• [What you will do]
(1) Using the article on desktop 3-D printers below, decide whether each statement agrees with it: (a) Desktop Factory will sell its printer for about $5000 this year. (b) The company's technology uses a laser to melt nylon powder. (c) Desktop Factory's version is expected to weigh more than 100 pounds. Answer yes or no for each, and quote the words from the article that settle it.
(2) Turn the paragraph of the article on desktop 3-D printers that begins "Currently dental labs use" into a short list that keeps its main facts.

• [Reading passage]
[Start of section]

Rudimentary Replicators Coming Home SoonBy Michelle
May 9, 2007 - 9:55 PM
With a communicator, cloaking device, transporter and phaser already in the works, it was only a matter of time before someone made a breakthrough in replicator technology. Desktop Factory will soon begin selling a "3-D printer" to produce solid objects based on electronic plans.
Desktop Factory, a creation of IdeaLab, will begin selling a three-dimensional printer for about $5000 this year, according to The New York Times. Bill Gross, the chairman of IdeaLab, said that by developing technology that uses a halogen bulb to melt nylon powder, the company expects prices to fall to $1000 in four years. "We are Easy-Bake Ovening a 3-D model...the fundamental engineering allows us to make it for $300 in materials," he explained.
Cornell University professor Hod Lipson said he believed that in the future such printers would be common, and that people would be able to reproduce "a toothbrush, a fork, a shoe. Who knows where it will go from here?" The devices are referred to as printers because they assemble objects from of specks of material in a similar manner to the way traditional printers create images out of dots of ink or toner.
Currently dental labs use far more expensive models to produce crowns and bridges and models from CT scans are used by doctors for surgical planning. But much of the demand comes from gamers, who would like to produce 3-D models of their characters in games like Second Life. IdeaLab believes the idea will also catch on among home repair aficionados who could produce replacements for dishwasher racks in their own homes.
Desktop Factory's version is expected to be — 25 by 20 by 20 inches and weigh less than 100 pounds, making it easy to use in a home office. About ten printers have been produced so far that work by spreading layers of heated plastic powder and merging them together.

[End of section]

Data drawn from a collection:

[Start of section]

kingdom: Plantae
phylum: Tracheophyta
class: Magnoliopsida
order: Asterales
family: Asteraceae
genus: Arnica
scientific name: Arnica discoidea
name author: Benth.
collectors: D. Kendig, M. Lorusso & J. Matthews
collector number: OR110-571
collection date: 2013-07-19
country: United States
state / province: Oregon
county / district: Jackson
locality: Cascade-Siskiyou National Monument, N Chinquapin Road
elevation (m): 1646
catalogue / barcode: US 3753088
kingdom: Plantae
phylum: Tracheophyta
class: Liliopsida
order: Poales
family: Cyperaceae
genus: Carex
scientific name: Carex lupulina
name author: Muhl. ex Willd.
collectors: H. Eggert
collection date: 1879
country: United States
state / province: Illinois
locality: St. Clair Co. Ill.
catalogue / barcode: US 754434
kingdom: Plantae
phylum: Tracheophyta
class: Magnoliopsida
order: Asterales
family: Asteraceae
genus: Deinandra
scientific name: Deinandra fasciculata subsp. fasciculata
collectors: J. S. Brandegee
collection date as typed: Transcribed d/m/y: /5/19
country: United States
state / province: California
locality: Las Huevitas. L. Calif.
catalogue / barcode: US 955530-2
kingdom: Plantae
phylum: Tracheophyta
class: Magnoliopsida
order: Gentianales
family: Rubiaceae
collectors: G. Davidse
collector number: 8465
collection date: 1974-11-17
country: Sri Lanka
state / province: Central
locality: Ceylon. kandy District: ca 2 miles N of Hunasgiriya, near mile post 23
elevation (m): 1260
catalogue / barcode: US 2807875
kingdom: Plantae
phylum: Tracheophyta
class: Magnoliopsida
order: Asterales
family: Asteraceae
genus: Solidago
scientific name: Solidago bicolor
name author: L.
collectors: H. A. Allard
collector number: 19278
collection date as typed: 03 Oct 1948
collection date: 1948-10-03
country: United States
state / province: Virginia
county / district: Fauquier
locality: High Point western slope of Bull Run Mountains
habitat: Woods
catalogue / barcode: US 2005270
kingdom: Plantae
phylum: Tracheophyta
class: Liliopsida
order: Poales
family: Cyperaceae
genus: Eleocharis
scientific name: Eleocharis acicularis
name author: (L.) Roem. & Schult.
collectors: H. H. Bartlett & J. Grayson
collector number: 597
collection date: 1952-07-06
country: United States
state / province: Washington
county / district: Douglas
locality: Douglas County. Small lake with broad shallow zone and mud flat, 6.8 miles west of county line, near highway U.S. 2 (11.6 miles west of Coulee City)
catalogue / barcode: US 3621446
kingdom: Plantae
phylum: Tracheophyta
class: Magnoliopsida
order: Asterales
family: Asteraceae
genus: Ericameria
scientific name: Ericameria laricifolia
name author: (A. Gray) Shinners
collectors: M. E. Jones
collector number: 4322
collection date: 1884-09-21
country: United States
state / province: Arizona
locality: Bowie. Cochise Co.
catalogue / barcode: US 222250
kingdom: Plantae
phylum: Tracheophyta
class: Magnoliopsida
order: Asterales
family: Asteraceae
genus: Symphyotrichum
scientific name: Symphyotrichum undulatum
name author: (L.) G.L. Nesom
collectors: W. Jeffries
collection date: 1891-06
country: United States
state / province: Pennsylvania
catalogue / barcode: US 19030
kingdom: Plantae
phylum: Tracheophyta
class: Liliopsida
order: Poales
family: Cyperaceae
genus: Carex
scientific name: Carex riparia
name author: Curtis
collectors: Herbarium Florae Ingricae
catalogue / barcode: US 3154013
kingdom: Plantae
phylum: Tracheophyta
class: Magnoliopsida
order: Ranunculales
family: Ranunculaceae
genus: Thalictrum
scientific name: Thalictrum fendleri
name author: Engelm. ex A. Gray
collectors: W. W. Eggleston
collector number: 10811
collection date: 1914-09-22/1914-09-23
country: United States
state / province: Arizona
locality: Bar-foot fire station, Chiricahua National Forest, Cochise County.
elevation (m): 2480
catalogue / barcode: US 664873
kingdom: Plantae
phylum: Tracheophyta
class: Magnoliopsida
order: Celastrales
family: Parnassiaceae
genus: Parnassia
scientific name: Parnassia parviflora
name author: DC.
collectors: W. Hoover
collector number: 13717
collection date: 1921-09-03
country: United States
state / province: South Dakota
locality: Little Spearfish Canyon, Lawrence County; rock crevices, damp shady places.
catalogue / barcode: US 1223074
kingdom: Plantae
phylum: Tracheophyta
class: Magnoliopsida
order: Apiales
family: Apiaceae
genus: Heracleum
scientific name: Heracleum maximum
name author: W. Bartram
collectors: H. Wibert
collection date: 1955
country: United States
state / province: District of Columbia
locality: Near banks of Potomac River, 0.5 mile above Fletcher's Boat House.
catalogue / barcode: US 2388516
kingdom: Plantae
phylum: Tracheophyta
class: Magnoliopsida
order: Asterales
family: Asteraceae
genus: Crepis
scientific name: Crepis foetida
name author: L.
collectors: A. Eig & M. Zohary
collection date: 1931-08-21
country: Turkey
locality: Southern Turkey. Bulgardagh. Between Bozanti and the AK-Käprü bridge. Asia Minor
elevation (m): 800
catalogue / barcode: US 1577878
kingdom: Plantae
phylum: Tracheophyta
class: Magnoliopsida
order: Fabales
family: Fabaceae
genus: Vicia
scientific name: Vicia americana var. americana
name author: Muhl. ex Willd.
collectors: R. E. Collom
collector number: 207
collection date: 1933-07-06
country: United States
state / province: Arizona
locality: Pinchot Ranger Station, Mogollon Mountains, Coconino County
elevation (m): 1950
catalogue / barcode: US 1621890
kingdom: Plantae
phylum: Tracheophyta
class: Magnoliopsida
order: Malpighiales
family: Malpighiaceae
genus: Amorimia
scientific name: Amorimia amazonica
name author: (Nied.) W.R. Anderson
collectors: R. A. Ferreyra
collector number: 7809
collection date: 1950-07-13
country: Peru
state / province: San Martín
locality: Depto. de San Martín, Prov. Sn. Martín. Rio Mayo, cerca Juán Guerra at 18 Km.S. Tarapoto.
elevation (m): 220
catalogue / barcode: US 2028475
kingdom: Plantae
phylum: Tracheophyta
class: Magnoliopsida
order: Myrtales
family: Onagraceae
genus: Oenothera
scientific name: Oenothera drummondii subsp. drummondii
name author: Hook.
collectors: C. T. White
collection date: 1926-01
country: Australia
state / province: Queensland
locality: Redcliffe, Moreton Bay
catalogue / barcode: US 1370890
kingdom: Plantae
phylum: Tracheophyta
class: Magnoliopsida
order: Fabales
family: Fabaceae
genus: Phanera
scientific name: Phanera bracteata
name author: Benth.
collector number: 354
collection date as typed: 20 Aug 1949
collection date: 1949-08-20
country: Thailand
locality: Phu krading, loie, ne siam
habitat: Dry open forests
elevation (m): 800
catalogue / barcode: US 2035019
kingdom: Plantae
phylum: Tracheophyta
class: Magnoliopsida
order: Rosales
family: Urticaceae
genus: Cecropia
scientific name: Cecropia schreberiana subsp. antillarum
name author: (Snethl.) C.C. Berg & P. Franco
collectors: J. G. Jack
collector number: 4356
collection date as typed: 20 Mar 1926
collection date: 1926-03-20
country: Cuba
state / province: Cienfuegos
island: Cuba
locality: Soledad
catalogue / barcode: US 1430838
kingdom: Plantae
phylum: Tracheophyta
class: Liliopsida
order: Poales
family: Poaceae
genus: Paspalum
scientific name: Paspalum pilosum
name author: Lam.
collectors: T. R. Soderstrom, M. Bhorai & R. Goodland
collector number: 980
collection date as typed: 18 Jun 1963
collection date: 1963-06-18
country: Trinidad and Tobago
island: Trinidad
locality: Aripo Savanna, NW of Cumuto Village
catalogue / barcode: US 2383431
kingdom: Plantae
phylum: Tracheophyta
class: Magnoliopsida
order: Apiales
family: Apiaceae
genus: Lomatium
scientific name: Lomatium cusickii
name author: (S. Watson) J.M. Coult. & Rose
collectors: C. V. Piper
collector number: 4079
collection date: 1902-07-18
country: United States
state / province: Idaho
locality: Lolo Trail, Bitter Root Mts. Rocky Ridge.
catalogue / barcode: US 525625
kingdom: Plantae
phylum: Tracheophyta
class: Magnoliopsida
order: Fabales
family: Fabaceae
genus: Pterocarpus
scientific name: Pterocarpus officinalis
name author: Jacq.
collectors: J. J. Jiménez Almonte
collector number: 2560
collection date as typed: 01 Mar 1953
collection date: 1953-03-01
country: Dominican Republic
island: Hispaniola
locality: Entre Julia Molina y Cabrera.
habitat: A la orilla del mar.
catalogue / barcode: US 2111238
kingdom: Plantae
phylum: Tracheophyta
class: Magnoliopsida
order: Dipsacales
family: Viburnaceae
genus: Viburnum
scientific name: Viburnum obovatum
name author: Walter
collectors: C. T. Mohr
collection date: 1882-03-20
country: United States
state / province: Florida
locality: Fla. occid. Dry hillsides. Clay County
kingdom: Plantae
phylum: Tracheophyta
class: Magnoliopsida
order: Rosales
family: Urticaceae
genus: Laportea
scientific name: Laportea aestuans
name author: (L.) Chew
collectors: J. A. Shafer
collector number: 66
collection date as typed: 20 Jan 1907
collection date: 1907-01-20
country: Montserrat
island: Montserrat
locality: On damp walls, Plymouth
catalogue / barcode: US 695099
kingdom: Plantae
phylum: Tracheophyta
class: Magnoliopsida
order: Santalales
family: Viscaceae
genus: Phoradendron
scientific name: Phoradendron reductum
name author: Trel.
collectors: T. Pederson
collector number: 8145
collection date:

[End of section]

• [Task-by-task results]
(1)
(a) Yes: "will begin selling a three-dimensional printer for about $5000 this year"
(b) No: "uses a halogen bulb to melt nylon powder"
(c) No: "weigh less than 100 pounds"

(2)
- Dental labs currently use far more expensive models to produce crowns and bridges.
- Doctors use models made from CT scans for surgical planning.
- Much of the demand comes from gamers who want 3-D models of their characters in games like Second Life.
- IdeaLab expects home repair enthusiasts to take up the idea and make replacement dishwasher racks at home.